Travellers to P. knowlesi-endemic areas, in particular, those intending to travel to rural, forested areas should be informed about the risk as well as respective exposure prophylaxis measures including repellents, bed nets etc. Current commercially available RDTs are unreliable in detecting P. knowlesi infection. While epidemiologic data on risks in local populations is still incomplete, specific risks in travellers are unknown. In the author’s opinion, continuous malaria prophylaxis is not generally warranted in travellers to P. knowlesi-endemic areas but in particular, travellers at higher risk of infection (outdoor activities, ecotourism, stay in rural/forested areas, anticipated contact with wild monkeys) should be provided with advice to seek medical advice as soon as possible after onset of fever during or after travel and should be provided with either an ACT or atovaquone-proguanil as antimalarial drug for stand-by emergency treatment.

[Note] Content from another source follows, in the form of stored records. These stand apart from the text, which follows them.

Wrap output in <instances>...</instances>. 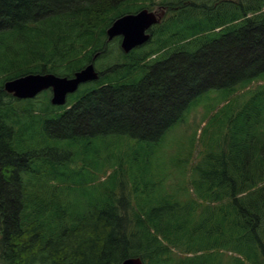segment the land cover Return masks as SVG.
Returning a JSON list of instances; mask_svg holds the SVG:
<instances>
[{
  "label": "trees",
  "instance_id": "obj_1",
  "mask_svg": "<svg viewBox=\"0 0 264 264\" xmlns=\"http://www.w3.org/2000/svg\"><path fill=\"white\" fill-rule=\"evenodd\" d=\"M139 1L0 0V264H121L134 256L144 264H264V83L236 98L243 108L197 156L190 193L182 184L158 192L115 151L105 156L113 169L102 171L98 193L83 192L86 204L75 205L83 194L67 183L69 164L79 162L70 142L127 135L157 143L198 95L264 74V0H164L170 18L152 27L153 43L116 55L106 30ZM95 56L98 80L62 106L49 102L37 113L29 101L28 120L12 119L5 80L71 77ZM37 123L54 146L34 141L21 150ZM55 149L62 155L53 157Z\"/></svg>",
  "mask_w": 264,
  "mask_h": 264
},
{
  "label": "rangeland",
  "instance_id": "obj_2",
  "mask_svg": "<svg viewBox=\"0 0 264 264\" xmlns=\"http://www.w3.org/2000/svg\"><path fill=\"white\" fill-rule=\"evenodd\" d=\"M163 1L156 0L154 4L146 0H140L139 3L132 2L129 10L130 12H136L139 5H148L150 10L161 11L163 9L160 3ZM210 2L213 5V1ZM168 18H170V12L167 11L163 21ZM213 20H202V24L208 26L210 23L215 22ZM104 22L106 20L102 19L100 25ZM171 33L177 37L181 32L177 28L171 27ZM159 44L160 41L158 40L156 48ZM149 45L154 46L153 44ZM146 46H139L136 50ZM118 47H120V43L115 38L112 39L110 48L116 52V55L118 54ZM114 51L112 52V57H115ZM36 66H39V64H36ZM24 68H27V66ZM260 79L245 87L237 86L236 89L234 87L210 88L198 95L197 99L190 104V108L183 119L177 122L157 143L139 141L127 135H110L105 139L84 137L70 142L69 147L72 151H68L74 153L75 159L77 158L79 162L77 164H69L68 172H66L68 176L67 183L79 186L78 189L82 194L83 192L86 194L98 193L100 188L98 178L101 177L100 179L104 180L103 178L106 175L102 171L107 167L109 168L108 172L113 169L112 166H108L105 156L111 152L118 151L119 156L124 159L122 163L127 167L130 174L143 175L146 172L149 181L158 185V192L171 194L174 192L175 187L182 184L187 187V190L189 189L190 193V189L193 186L191 183V169L197 161V156L201 155V152L206 147L208 151L209 146L207 143L210 142V139L217 138L218 134H221L228 127L236 107L238 109L243 108L242 102H238L236 98H240L239 100L242 101L244 98L242 96L247 93L248 88L263 84L264 74L260 76ZM51 96L52 91L49 89L42 91L31 99H16L13 96L11 104L13 108L12 119H16L18 125L27 121L29 117L24 108L30 104L29 101L34 105L35 112L38 113L41 108L47 106ZM41 131L43 132L40 123L28 129L26 134L32 133L29 134L26 142L24 140L20 142V149H31L34 141L36 147H42L45 143L46 147L54 146V139L51 137L42 139ZM62 144H67V142L62 141ZM38 151L40 154L44 153L41 149H38ZM62 153L58 149L51 151L53 157L60 156ZM127 153L128 157H126ZM142 183L143 181L141 180L140 184ZM129 188L130 184L128 183L126 189ZM177 193L179 197L184 195L183 191H178ZM78 200L80 202L76 200L75 205L82 208L83 203L86 204L87 201L86 195L83 194Z\"/></svg>",
  "mask_w": 264,
  "mask_h": 264
},
{
  "label": "water",
  "instance_id": "obj_3",
  "mask_svg": "<svg viewBox=\"0 0 264 264\" xmlns=\"http://www.w3.org/2000/svg\"><path fill=\"white\" fill-rule=\"evenodd\" d=\"M159 16L147 8L136 13H127L116 18L107 29L108 41L121 36V47L129 53L133 48L146 43L150 39L148 30L160 21ZM99 74L95 67V57L92 62L75 72L72 77L59 76L54 73H26L8 79L4 82V89L19 99L36 97L43 90L51 88V103L61 106L67 102L68 95L75 93L79 87L87 82L95 81ZM1 193V189H0ZM121 264H144L141 257L126 258Z\"/></svg>",
  "mask_w": 264,
  "mask_h": 264
},
{
  "label": "flooded vegetation",
  "instance_id": "obj_4",
  "mask_svg": "<svg viewBox=\"0 0 264 264\" xmlns=\"http://www.w3.org/2000/svg\"><path fill=\"white\" fill-rule=\"evenodd\" d=\"M166 13H167V10H162V11H161V14H162V15L164 14V15H163V18H164V16L166 15ZM163 18H162V20H163ZM162 20H161V21H162Z\"/></svg>",
  "mask_w": 264,
  "mask_h": 264
}]
</instances>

Recommendations for malaria prevention in travellers to P. knowlesi-endemic areas according to German, US and UK guidelines are summarised in Table 3.

Table 3 Recommendations for malaria prevention in selected Plasmodium knowlesi-endemic areas with reported cases in travellers

Conclusion

P. knowlesi occurs in all Southeast Asian countries except Laos. Microscopy is useful to detect plasmodial infections but is of limited value for species differentiation. Rapid diagnostic tests are not reliable in detecting P. knowlesi infection because of low sensitivity. In patients returning with malaria from Southeast Asia—in particular in those with P. falciparum and P. malariae-positive blood film readings—molecular-genetic typing should be requested. Yet, rapid initiation of antimalarial treatment should not be delayed. Patients with P. knowlesi malaria may proceed to high parasite levels rapidly with the potential for life-threatening disease. Despite lacking respective evidence, an ACT seems to be the drug of choice for treating P. knowlesi infections. Travellers to endemic countries—in particular those intending to visit forested/rural areas or anticipate contact with wild monkeys—should be advised about risks and preventive measures including the fact that reliable diagnosis should sought rapidly while RDTs are unreliable.